The University of Maryland community has seen a decrease in reported COVID-19 cases after a spike at the beginning of the fall semester.
University community members reported 696 COVID-19 cases in the first four weeks of this semester. There were more than 1,300 reported cases in the same time frame in the fall 2022 semester.
This comes as the U.S. House of Representatives Select Subcommittee on the Coronavirus Pandemic launches an investigation into this university amid concerns that off-campus quarantine requirements for students who test positive for COVID-19 places unnecessary financial, academic and mental stress on students.
The subcommittee is also investigating this university for its use of the $115 million dollars of aid it received from the multiple COVID-19 relief bills passed by Congress, including the Coronavirus Aid, Relief and Economic Security Act; Coronavirus Response and Relief Supplemental Appropriations Act of 2021; and the American Rescue Plan.

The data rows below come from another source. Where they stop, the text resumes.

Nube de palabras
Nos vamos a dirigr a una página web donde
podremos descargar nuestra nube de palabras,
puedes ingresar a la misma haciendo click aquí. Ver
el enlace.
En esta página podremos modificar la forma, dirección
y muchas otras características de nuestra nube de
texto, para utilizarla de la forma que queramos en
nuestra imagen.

The subcommittee criticized university President Darryll Pines for the updated quarantine policy that does not provide quarantine housing and only offers financial assistance for students to stay at a local hotel if their permanent residence is more than 300 miles from campus.
“During the public health emergency and today, we stay focused on the health and safety of our community,” a spokesperson for this university told The Diamondback Friday in response to the subcommittee’s letter.
This university’s Department of Resident Life said in an email on Sept. 13 that students, faculty and staff who test positive for COVID-19 must report their positive results at return.umd.edu. If they are positive for COVID-19, students are also required to isolate for a minimum of five full days after the positive test result date.
Some students told The Diamondback last month that they felt confusion about the appropriate actions to take after testing positive for the virus. This university has seen a routine rise in cases at the beginning of each academic semester since fall 2020.
The Maryland Department of Health reports a higher case count than the university, but Neil Sehgal, an assistant health policy and management professor at this university, told The Diamondback last month that the numbers on-campus are likely not as accurate as they once were.
Due to the prevalence of at-home tests, the actual number of positive cases in a given area is underreported, Sehgal told The Diamondback.